警戒を解かないままのゾロアークの視線も態度も気になりやしない。そんなことよりも今は熱を出している子どもの介抱が優先だと脳が判断を下しているからだ。
店主から借りてきた氷にハンカチを巻いて、ゾロアに姿を変えていたゾロアークにその状態だと難しいでしょうから勘弁して頂戴よと言い切って子どもの額に簡易的な氷嚢をのせた。重さはそうない。小さな身体に負担がかからない程度のものにしたつもりだ。
こちらを射るような視線を寄越してはくるものの、先程出ていこうかという問いかけには首を横に振ってみせた。それならいても問題はないということだろう。
別に私がこの子どもの面倒を、介抱をする理由はどこにもない。知らない出会ったばかりの子どもだ。この子の介抱をして、面倒を見て、私に何かメリットがあるかといえばない。けれどもただ子どもであるから、熱を出しているから、たったそれだけで私は自分にメリットの無いことにも簡単に動けてしまう。たったそれだけの女なのだ。

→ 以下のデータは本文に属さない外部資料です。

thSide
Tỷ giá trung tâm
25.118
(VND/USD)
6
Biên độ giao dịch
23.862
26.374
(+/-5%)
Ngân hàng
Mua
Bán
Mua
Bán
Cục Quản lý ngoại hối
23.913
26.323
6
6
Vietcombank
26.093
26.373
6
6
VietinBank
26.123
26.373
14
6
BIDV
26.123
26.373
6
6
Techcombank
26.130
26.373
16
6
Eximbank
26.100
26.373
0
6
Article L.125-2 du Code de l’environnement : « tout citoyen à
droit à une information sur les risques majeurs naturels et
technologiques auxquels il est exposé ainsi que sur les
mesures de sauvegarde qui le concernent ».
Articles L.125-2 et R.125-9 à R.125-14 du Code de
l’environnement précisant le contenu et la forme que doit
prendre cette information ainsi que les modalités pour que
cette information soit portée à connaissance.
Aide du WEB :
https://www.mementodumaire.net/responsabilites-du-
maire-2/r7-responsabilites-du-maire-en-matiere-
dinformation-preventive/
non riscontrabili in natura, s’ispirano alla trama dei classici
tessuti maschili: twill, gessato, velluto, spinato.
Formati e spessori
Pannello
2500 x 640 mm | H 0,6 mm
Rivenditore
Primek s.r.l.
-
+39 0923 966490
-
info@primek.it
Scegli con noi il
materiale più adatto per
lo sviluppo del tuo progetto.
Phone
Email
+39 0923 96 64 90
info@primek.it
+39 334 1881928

だから、あんなにも簡単に騙された。裏切られた。陥れられた。
脳裏に走った記憶のノイズを追い出す。あんな男の顔、思い出したくもない。けれども忘れることも出来ない程にあの時間は幸福で、それでいて。その分の絶望と憎悪が心に焼き付いて一向に離れてくれやしない。

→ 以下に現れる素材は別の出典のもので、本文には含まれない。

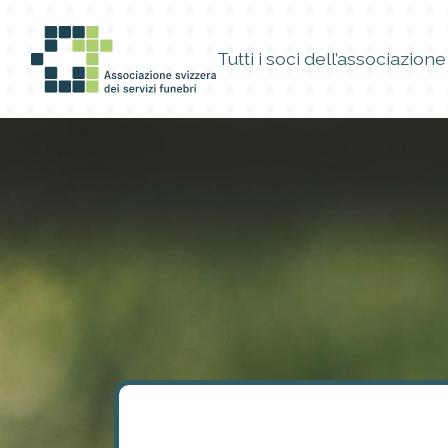
Tutti i soci dell’associazione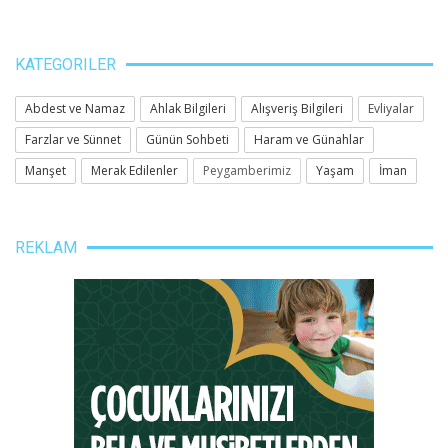
KATEGORILER
Abdest ve Namaz
Ahlak Bilgileri
Alışveriş Bilgileri
Evliyalar
Farzlar ve Sünnet
Günün Sohbeti
Haram ve Günahlar
Manşet
Merak Edilenler
Peygamberimiz
Yaşam
İman
REKLAM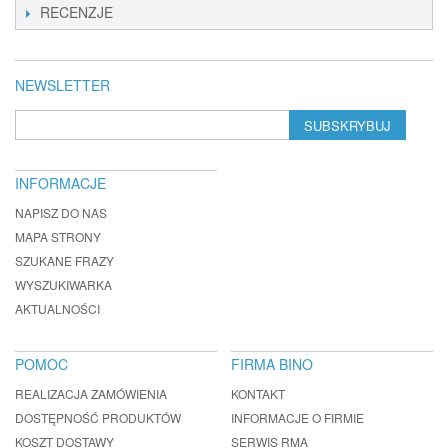
RECENZJE
NEWSLETTER
SUBSKRYBUJ
INFORMACJE
NAPISZ DO NAS
MAPA STRONY
SZUKANE FRAZY
WYSZUKIWARKA
AKTUALNOŚCI
POMOC
FIRMA BINO
REALIZACJA ZAMÓWIENIA
KONTAKT
DOSTĘPNOŚĆ PRODUKTÓW
INFORMACJE O FIRMIE
KOSZT DOSTAWY
SERWIS RMA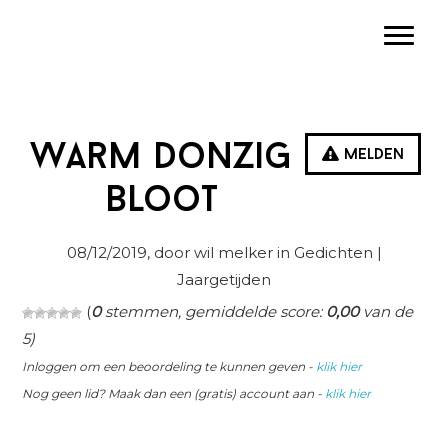
Spring
Door
Spring
Toggle
naar
naar
naar
de
de
de
hoofdnavigatie
hoofd
eerste
inhoud
sidebar
Warm donzig
Melden
bloot
08/12/2019
, door wil melker in
Gedichten
|
Jaargetijden
(
0
stemmen, gemiddelde score:
0,00
van de
5)
Inloggen om een beoordeling te kunnen geven -
klik hier
Nog geen lid? Maak dan een (gratis) account aan -
klik hier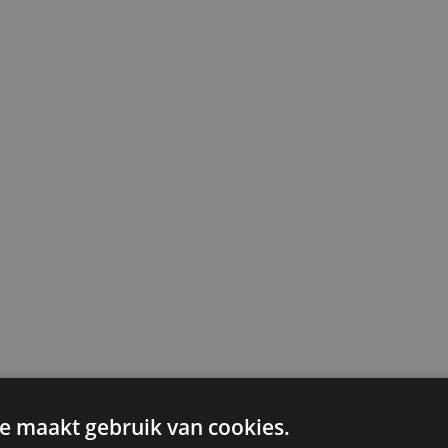
e maakt gebruik van cookies.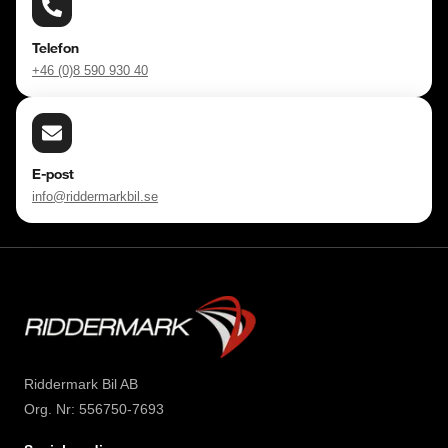
Telefon
+46 (0)8 590 930 40
E-post
info@riddermarkbil.se
Riddermark Bil AB
Org. Nr: 556750-7693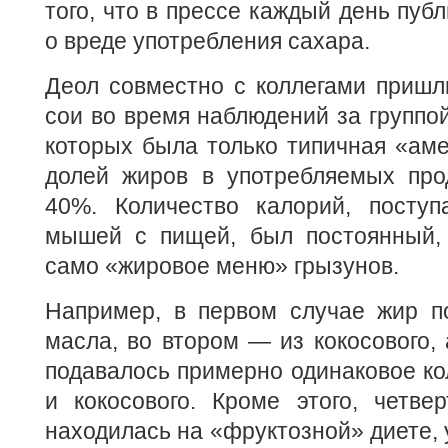
того, что в прессе каждый день пуб
о вреде употребления сахара.
Деол совместно с коллегами пришл
сои во время наблюдений за группо
которых была только типичная «ам
долей жиров в употребляемых про
40%. Количество калорий, посту
мышей с пищей, был постоянный, 
само «жировое меню» грызунов.
Например, в первом случае жир по
масла, во втором — из кокосового, 
подавалось примерно одинаковое кол
и кокосового. Кроме этого, четве
находилась на «фруктозной» диете, 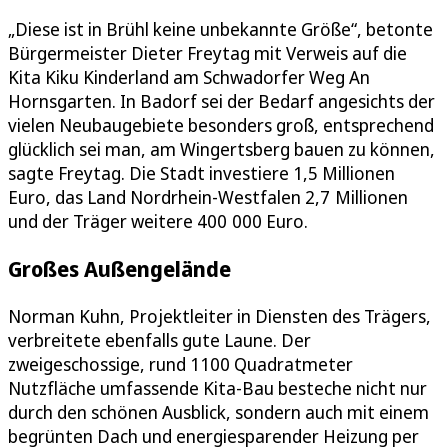
„Diese ist in Brühl keine unbekannte Größe“, betonte
Bürgermeister Dieter Freytag mit Verweis auf die
Kita Kiku Kinderland am Schwadorfer Weg An
Hornsgarten. In Badorf sei der Bedarf angesichts der
vielen Neubaugebiete besonders groß, entsprechend
glücklich sei man, am Wingertsberg bauen zu können,
sagte Freytag. Die Stadt investiere 1,5 Millionen
Euro, das Land Nordrhein-Westfalen 2,7 Millionen
und der Träger weitere 400 000 Euro.
Großes Außengelände
Norman Kuhn, Projektleiter in Diensten des Trägers,
verbreitete ebenfalls gute Laune. Der
zweigeschossige, rund 1100 Quadratmeter
Nutzfläche umfassende Kita-Bau besteche nicht nur
durch den schönen Ausblick, sondern auch mit einem
begrünten Dach und energiesparender Heizung per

忘れられたら、と願って。愚かな分身を生み出した私はきっと本当にただの愚か者なのだろう。
すっかりくたびれた様子のハンカチを手にすれば、熱で氷が解け切っていることがわかる。替えをもらってこようと立ち上がろうとすれば、ベイシャンが代わりにいくとばかりに私からハンカチをとった。それならその好意に甘えようと、私はベイシャンを見送ってから熱に魘される子どもとゾロアに変化しているゾロアークを見つめた。
「綺麗なものね」
ぽつり、と零したそれは本当に無意識下に零したものだったのだろう。子どもを心配するゾロアークの情。それは出会ったばかりで、彼らのことをよく知りもしない私から見ても本物で、美しいもののように思えた。

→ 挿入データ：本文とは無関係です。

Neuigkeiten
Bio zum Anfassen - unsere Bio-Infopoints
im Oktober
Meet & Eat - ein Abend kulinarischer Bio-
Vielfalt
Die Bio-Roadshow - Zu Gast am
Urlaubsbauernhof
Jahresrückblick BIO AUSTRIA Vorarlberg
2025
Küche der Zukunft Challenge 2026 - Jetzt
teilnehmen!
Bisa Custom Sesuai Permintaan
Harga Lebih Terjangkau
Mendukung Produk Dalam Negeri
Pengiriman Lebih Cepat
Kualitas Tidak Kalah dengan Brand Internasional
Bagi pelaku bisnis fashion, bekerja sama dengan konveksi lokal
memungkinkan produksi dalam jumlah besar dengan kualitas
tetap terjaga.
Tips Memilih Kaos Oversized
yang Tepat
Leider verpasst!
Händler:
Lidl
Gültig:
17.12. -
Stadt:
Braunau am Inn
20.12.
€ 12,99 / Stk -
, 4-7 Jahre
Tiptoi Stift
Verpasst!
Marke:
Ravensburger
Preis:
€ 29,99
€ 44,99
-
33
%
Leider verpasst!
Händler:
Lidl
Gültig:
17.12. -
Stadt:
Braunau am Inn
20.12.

まあ、騙されたことのある私の審美眼なんてたかがしれているのだろうが。それでも目の前の彼らの関係は、美しいものとして認識したままでいたいと思ったし、そうであってほしいと思った。
直に夜が明ける。現実逃避の時間がやってくる。終わらない夢なんてある訳がないのに。
私が夢の世界に戻るまでに、この子の熱が下がればいいとぼんやりと思った。